Not only do the players hang out together, but they invest time in one another’s lives. Oaks and his two roommmates, who are also his teammates, Caleb Dirks, junior criminal justice major, and Nathan Antoun, junior kinesiology major, host a weekly Bible study at their apartment for the men on the team.

“We try to bring everybody out and we make it to where people can be open and share their struggles in a judge-free environment,” Oaks said.

“Baseball culture is hard, so it’s good to have the time,” he said.

One player in attendance at the weekly Bible studies is Michael Fagan, junior business administration major and outfielder. Fagan attended CBU and played baseball his freshman and sophomore years, but did not attend the fall 2013 semester. However, he returned to both the school and team this semester.
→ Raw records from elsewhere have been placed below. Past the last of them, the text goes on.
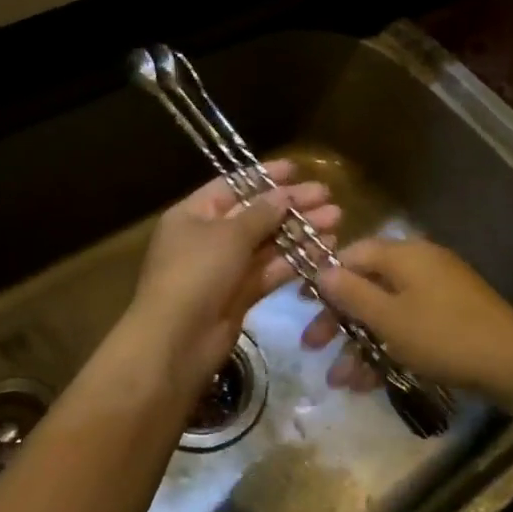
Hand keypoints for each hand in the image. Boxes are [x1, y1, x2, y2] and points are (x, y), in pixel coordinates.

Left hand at [125, 161, 338, 387]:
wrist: (176, 343)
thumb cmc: (195, 274)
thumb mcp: (228, 235)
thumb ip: (261, 213)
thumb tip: (284, 194)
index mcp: (193, 214)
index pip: (233, 185)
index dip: (265, 176)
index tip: (297, 169)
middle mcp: (208, 237)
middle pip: (255, 213)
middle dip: (291, 204)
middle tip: (328, 196)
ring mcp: (225, 268)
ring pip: (268, 243)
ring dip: (300, 231)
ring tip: (336, 220)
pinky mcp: (241, 295)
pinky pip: (270, 270)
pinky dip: (295, 259)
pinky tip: (324, 249)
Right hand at [304, 238, 512, 402]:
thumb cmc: (444, 336)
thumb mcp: (390, 318)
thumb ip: (352, 293)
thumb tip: (321, 269)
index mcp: (403, 254)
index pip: (352, 254)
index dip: (325, 277)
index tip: (302, 304)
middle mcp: (418, 265)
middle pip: (367, 284)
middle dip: (338, 318)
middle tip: (313, 347)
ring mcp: (437, 290)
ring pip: (386, 311)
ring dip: (360, 343)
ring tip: (340, 381)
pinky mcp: (450, 316)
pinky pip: (407, 325)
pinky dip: (387, 347)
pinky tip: (369, 383)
Fagan said he was slightly nervous about returning after his brief hiatus because of the transformed team. With senior players graduated and transfers and freshman already integrated into the team, Fagan was not sure how his return was going to be perceived by his new teammates.

“Everybody was really excited I was back and accepted me with open arms,” Fagan said. “I got to meet all of the new people right away and we all became pretty close; it’s kind of like I never really missed fall (semester).”

The players describe one another as more than just teammates, but friends and supporters. Not only do they take down opposing teams, throwing fastballs and batting doubles, but they engage in fellowship and invest in one another off the field.